Pogoda piękna, cisza, spokój, bajecznie. W tak zwanym międzyczasie dojechali koledzy, no i zaczęło się. Czego by się Pawlak nie dotkną to się roz… (znaczy się psuło). Plątaniny, rwanie żyłek i haczyków. Facet do najszczęśliwszych nie należał, a że jego kobieta była przeciwna wyjazdowi ,to stwierdził że rzuciła jakiś urok na niego. Była obawa, że na nas wszystkich, ale ….. miałem pierwsze branie, dzwonek, zacięcie i całkiem ładny krąpik z gruntu na czerwonego. Po jakimś czasie liczonym w godzinach mam następne branie, tym razem płoć podobnych rozmiarów. Na mojej odległościówce cisza, podobnie u kolegów nie licząc drobnicy na lekkie zestawy. Dookoła żywego ducha czym byliśmy mocno zdziwieni, wszak jak pisałem jest to bardzo popularne miejsce, ale nic myśleliśmy że od rana zaroi się od łodzi jak to już wcześniej bywało.
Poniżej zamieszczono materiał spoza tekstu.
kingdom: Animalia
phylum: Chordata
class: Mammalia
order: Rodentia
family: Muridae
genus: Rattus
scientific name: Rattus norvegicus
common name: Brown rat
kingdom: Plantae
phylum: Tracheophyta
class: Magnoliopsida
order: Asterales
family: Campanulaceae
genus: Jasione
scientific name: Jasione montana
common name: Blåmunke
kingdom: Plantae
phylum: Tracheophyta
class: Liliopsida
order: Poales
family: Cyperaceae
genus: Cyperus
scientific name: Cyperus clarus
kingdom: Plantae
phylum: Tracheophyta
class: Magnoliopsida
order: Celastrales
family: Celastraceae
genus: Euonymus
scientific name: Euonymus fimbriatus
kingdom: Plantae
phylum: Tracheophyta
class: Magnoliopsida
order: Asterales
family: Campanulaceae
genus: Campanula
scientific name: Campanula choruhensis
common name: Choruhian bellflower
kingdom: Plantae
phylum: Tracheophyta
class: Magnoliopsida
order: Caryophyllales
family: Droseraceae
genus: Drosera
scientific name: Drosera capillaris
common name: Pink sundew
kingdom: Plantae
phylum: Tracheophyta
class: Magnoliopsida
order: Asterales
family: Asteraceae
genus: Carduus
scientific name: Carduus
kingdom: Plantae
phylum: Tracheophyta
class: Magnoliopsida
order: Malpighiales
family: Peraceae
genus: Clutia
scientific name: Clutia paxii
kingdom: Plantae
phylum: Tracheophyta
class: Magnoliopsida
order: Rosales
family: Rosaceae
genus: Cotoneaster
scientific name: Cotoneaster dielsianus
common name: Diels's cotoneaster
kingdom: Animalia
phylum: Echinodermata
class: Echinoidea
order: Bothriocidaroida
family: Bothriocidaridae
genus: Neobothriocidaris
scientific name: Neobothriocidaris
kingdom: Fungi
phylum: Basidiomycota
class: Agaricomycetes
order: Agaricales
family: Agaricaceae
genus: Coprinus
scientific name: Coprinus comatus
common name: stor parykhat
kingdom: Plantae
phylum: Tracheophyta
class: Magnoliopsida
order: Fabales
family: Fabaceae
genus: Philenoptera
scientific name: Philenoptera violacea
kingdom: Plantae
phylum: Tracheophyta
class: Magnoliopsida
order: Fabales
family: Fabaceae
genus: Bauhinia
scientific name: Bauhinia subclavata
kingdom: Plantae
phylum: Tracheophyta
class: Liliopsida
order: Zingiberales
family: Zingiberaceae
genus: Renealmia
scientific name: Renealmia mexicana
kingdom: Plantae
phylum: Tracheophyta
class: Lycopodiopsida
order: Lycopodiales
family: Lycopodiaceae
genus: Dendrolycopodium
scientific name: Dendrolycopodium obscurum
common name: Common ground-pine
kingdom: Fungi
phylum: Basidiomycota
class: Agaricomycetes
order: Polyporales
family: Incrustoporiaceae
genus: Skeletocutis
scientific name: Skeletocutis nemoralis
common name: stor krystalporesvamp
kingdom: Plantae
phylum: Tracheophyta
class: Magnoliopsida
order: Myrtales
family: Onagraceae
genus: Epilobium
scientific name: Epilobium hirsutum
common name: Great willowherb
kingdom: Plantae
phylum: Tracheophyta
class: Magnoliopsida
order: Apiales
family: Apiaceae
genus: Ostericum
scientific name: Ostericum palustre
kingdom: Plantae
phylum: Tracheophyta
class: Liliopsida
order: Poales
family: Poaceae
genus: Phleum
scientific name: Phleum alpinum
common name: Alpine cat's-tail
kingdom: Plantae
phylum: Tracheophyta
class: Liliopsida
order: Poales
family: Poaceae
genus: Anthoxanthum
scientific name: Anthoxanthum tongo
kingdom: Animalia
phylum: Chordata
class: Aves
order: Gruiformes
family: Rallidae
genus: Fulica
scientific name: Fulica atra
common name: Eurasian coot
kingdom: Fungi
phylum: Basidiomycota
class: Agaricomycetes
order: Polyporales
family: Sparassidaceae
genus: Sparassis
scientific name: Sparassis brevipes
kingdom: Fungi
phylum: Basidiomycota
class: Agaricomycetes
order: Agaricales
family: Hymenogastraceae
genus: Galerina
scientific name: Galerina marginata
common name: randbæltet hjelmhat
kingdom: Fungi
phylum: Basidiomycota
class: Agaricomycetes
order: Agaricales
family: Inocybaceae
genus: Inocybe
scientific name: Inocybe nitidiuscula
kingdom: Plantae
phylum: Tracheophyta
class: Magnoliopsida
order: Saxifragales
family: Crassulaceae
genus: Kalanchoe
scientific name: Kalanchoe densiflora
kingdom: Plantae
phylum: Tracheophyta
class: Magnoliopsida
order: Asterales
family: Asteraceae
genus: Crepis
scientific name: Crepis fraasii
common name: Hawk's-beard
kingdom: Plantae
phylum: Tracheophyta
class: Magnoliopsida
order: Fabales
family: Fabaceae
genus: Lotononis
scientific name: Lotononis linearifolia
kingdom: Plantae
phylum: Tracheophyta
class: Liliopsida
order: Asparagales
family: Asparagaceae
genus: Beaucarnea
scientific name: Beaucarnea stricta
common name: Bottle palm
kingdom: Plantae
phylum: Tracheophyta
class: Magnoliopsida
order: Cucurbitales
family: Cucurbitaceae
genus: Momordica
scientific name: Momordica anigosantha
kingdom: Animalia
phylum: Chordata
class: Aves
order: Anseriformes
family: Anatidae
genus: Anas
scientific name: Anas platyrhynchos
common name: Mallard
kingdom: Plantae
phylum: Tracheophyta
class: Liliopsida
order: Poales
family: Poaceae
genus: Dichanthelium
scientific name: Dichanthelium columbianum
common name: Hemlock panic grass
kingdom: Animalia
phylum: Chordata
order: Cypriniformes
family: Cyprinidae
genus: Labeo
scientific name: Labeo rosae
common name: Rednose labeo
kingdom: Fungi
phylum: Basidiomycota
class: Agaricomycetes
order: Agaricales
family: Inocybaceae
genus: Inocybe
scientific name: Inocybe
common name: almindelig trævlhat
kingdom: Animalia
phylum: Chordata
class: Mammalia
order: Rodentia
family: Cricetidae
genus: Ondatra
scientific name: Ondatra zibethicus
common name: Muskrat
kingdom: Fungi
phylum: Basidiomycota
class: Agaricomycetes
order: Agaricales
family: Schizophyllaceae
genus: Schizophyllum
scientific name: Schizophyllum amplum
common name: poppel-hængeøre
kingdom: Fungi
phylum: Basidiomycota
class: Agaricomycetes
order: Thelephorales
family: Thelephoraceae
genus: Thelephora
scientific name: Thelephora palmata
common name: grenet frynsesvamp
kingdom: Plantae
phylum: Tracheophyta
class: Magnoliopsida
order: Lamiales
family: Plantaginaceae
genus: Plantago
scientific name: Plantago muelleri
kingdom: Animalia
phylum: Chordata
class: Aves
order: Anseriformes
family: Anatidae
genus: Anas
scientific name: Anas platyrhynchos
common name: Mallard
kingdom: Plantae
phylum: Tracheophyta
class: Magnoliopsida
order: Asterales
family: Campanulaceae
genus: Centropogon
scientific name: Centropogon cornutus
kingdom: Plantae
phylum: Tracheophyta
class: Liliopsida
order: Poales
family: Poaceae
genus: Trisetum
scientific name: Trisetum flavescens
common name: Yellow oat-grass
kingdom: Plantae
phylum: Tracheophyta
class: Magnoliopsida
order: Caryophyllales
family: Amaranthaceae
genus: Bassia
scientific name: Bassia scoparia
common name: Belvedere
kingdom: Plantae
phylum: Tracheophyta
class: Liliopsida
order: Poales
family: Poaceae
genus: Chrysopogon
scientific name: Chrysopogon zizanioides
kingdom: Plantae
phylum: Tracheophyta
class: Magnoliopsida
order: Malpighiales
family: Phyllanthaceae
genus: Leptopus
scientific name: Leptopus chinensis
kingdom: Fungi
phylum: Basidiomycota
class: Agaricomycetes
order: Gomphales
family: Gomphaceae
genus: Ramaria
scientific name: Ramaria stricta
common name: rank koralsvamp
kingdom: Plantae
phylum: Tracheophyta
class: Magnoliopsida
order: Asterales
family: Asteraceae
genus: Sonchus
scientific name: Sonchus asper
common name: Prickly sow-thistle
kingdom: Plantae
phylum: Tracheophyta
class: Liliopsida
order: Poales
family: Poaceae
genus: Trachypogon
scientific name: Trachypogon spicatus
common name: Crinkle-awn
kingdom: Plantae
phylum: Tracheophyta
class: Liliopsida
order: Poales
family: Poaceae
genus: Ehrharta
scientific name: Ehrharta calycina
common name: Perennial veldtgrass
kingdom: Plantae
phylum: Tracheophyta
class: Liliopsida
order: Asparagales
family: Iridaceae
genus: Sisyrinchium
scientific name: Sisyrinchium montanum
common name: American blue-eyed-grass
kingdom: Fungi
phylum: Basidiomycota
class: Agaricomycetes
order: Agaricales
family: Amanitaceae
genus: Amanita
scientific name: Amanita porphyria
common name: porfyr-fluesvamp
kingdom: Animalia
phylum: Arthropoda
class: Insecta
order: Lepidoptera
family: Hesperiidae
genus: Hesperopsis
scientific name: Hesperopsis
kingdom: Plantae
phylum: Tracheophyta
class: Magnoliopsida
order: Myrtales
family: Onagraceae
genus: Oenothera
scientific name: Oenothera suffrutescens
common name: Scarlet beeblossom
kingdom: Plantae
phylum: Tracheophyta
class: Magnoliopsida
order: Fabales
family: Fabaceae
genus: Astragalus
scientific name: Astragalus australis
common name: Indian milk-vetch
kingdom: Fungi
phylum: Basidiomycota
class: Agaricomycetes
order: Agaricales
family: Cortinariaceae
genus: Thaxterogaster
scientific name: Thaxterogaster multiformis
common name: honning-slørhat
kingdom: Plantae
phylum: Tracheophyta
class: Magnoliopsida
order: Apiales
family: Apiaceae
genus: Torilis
Dzień minął spokojnie, zabraliśmy się za szykowanie ogniska, gdy nagle rozległ się dzwonek telefonu, dzwonił kierowca młodego z informacją, że zakopali się niedaleko naszej miejscówki. Ruszyliśmy więc z Belusiem na pomoc. Tu wyjaśnić trzeba, że nad wodę prowadza dwie drogi : skrót – najczęściej przejezdny tylko dla kładów i dłuższy bezpieczny dojazd. Zapomnieliśmy na śmierć że młody może nie pamiętać o tym bezpiecznym dojeździe (okazało się ze nie pamiętał). Zabraliśmy się za wypychanie, nawet nam się to udało ale …….... kawałek dalej samochód osiadł sobie dostojnie na silniku i dupa, co robić? Na szczęście niedaleko są zabudowania kumple pojechali więc pożyczyć jakąś linę. Wrócili z czymś co bardziej przypominało linę cumowniczą niż holowniczą i w dodatku była 1,5m długości. Po kilku próbach samodzielnego wyciągnięcia auta daliśmy sobie spokój, chłopaki pojechali do wsi w poszukiwaniu traktora. Gdy czekaliśmy na traktor nadeszła noc . W oddali zobaczyliśmy zbliżający się od strony wsi jakiś rozświetlony obiekt, niczym z filmów sf. Na miejscu okazało się, że był to monstrualnych rozmiarów traktor uzbrojony w równie wielki chwytak (myśleliśmy że chce auto tymi szczypcami wystawić z błota).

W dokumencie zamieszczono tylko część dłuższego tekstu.